У Нехлюдова опять похолодели руки, он горячо заговорил.
– Ну, и что ж бы было? – спросил он.
– Было б справедливо.
– Точно как будто справедливость составляет цель деятельности суда, – сказал Нехлюдов.
– Что же другое?
– Поддержание сословных интересов. Суд, по-моему, есть только административное орудие для поддержания существующего порядка вещей, выгодного нашему сословию.

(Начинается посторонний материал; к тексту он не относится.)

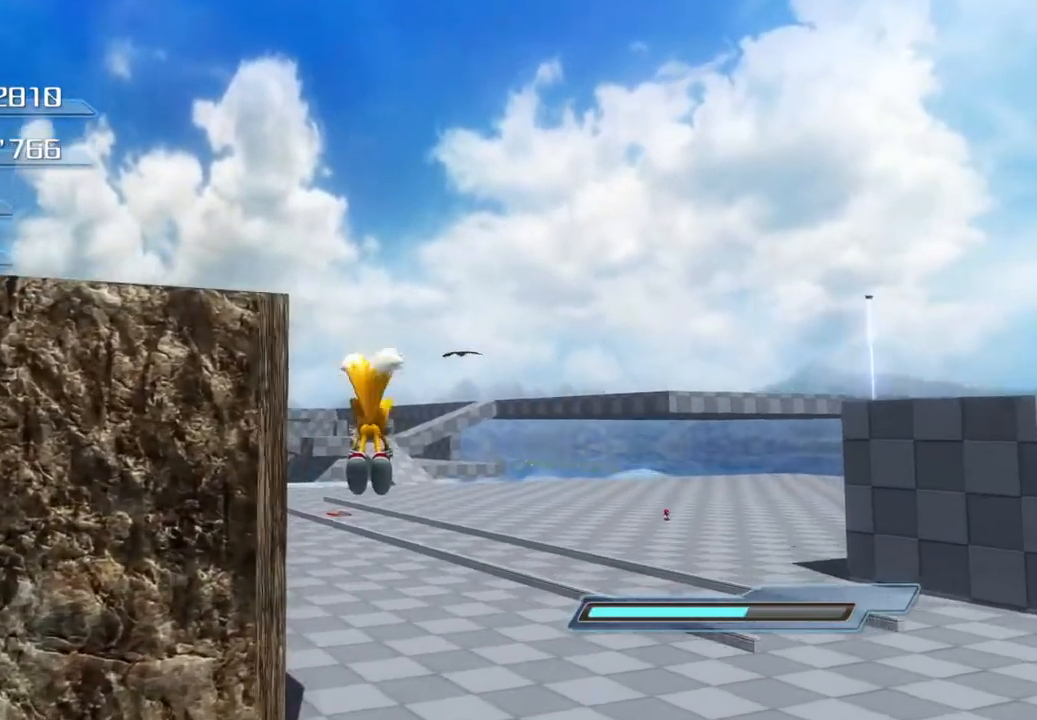
{"buttons": ["CROSS"], "left_stick": "up", "right_stick": "center", "events": [[100, "CROSS", "down"], [234, "CROSS", "up"], [468, "CROSS", "down"]]}
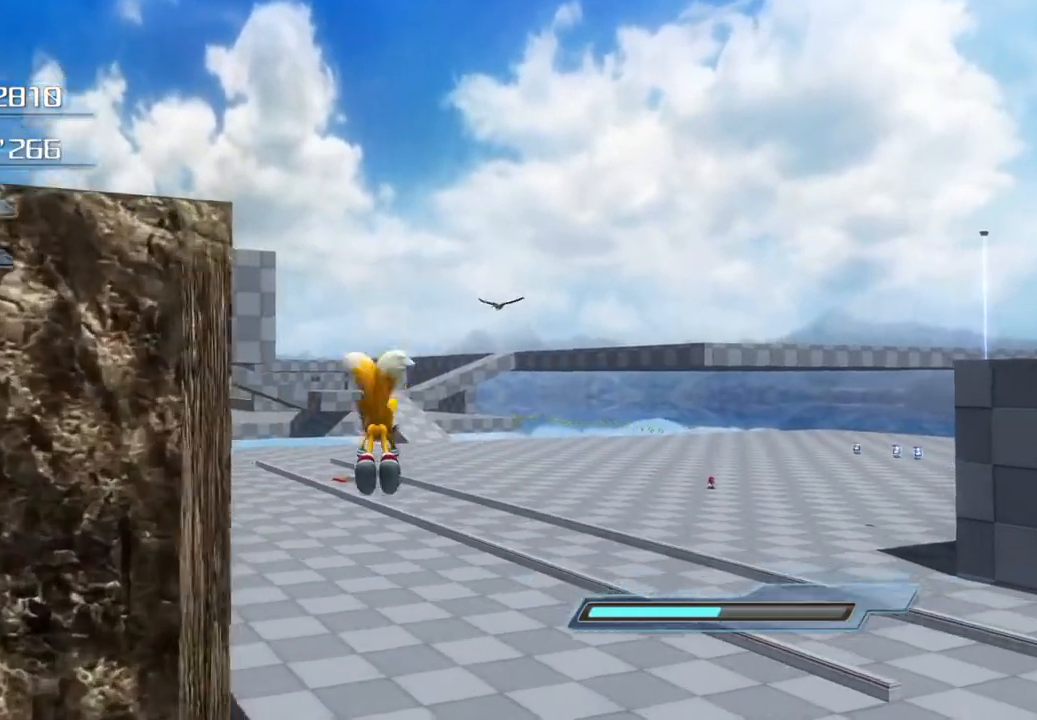
{"buttons": [], "left_stick": "up", "right_stick": "center"}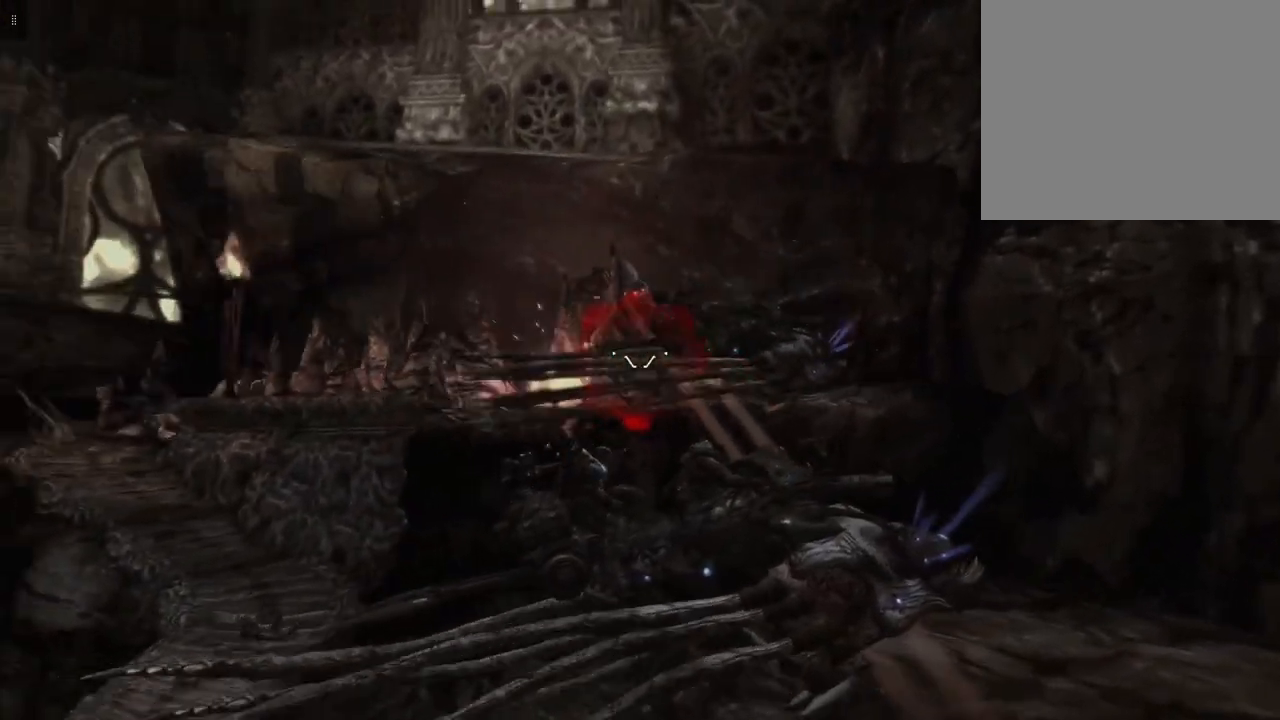
Gameplay with a controller (Xbox layout); each line is a JSON object with the inputs held at the frame after it. "events" lists button and stick changes between this image and that frame as [ms after this image, input, new state], when the widget could be followed in between.
{"buttons": [], "left_stick": "center", "right_stick": "down-left", "events": [[267, "right_stick", "down-left"]]}
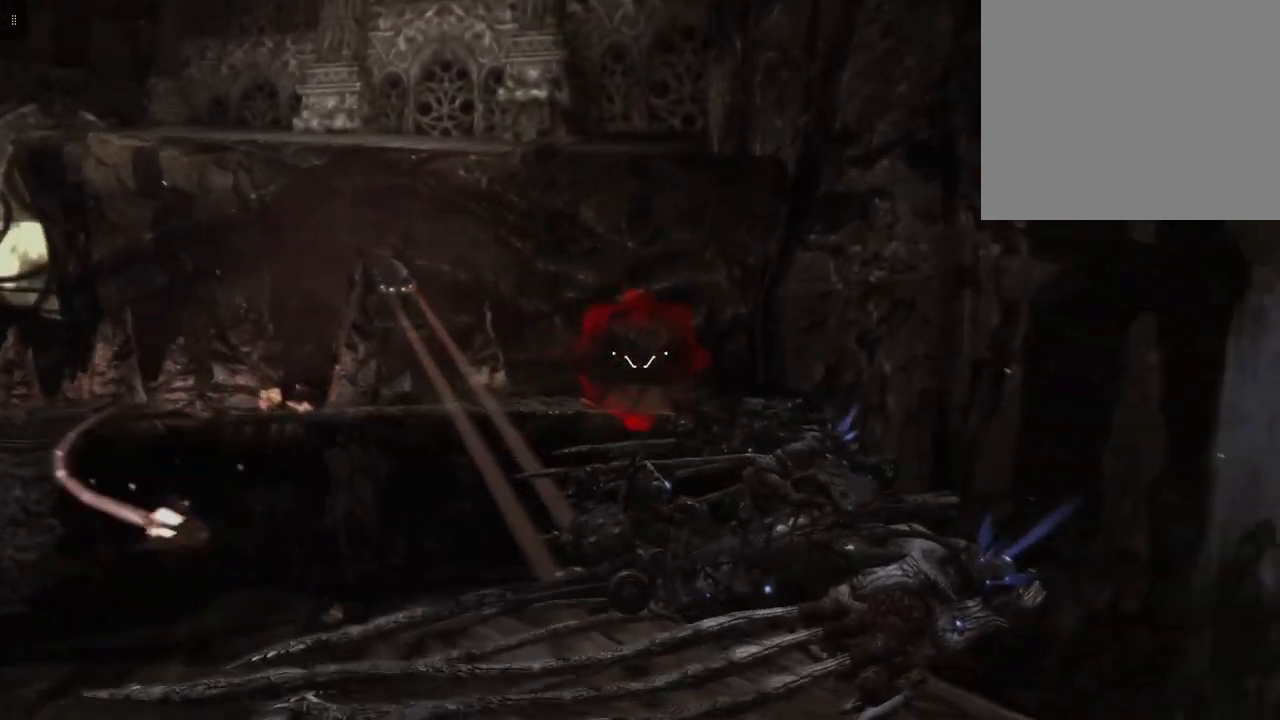
{"buttons": [], "left_stick": "center", "right_stick": "down-left", "events": [[67, "right_stick", "center"], [433, "right_stick", "down-left"]]}
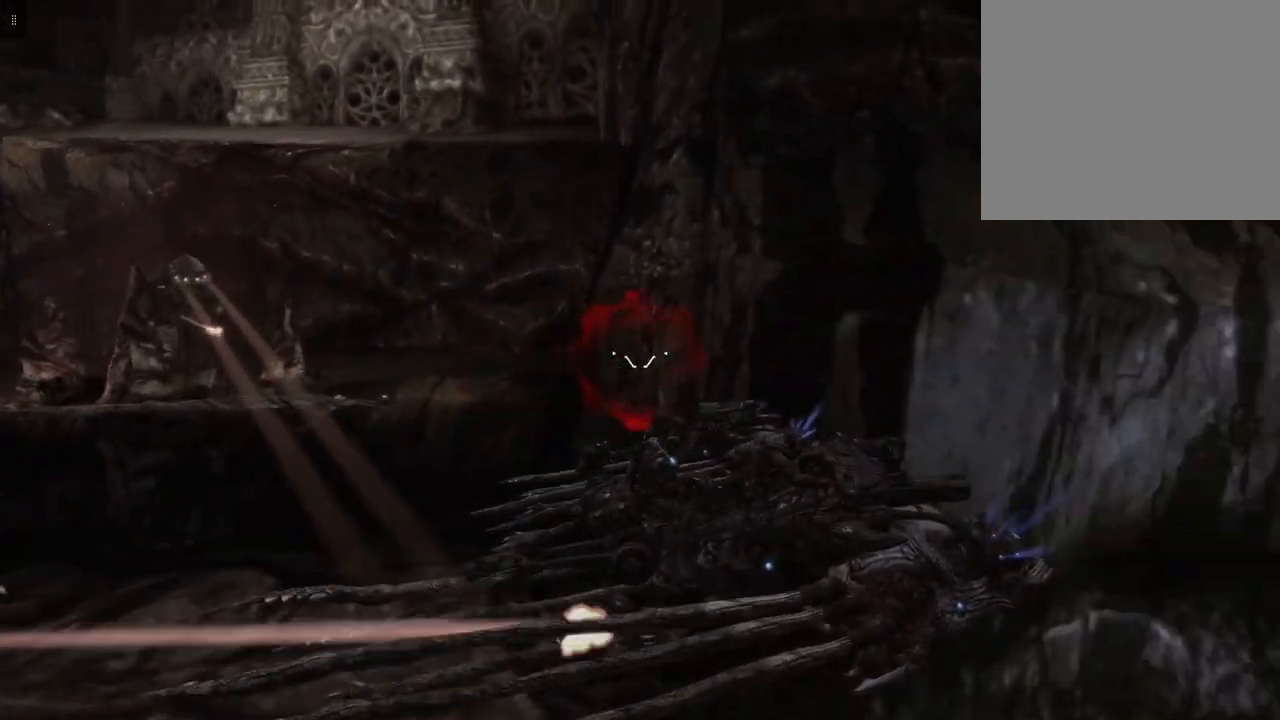
{"buttons": [], "left_stick": "center", "right_stick": "center", "events": [[33, "right_stick", "left"], [367, "right_stick", "center"]]}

– Это совершенно новый взгляд, – с спокойной улыбкой сказал Игнатий Никифорович. – Обыкновенно суду приписывается несколько другое назначение.
– Теоретически, а не практически, как я увидал. Суд имеет целью только сохранение общества в настоящем положении и для этого преследует и казнит как тех, которые стоят выше общего уровня и хотят поднять его, так называемые политические преступники, так и тех, которые стоят ниже его, так называемые преступные типы.
– Не могу согласиться, во-первых, с тем, чтобы преступники, так называемые политические, были казнимы потому, что они стоят выше среднего уровня. Большей частью это отбросы общества, столь же извращенные, хотя несколько иначе, как и те преступные типы, которых вы считаете ниже среднего уровня.
– А я знаю людей, которые стоят несравненно выше своих судей; все сектанты – люди нравственные, твердые…
Но Игнатий Никифорович, с привычкой человека, которого не перебивают, когда он говорит, не слушал Нехлюдова и, тем особенно раздражая его, продолжал говорить в одно время с Нехлюдовым.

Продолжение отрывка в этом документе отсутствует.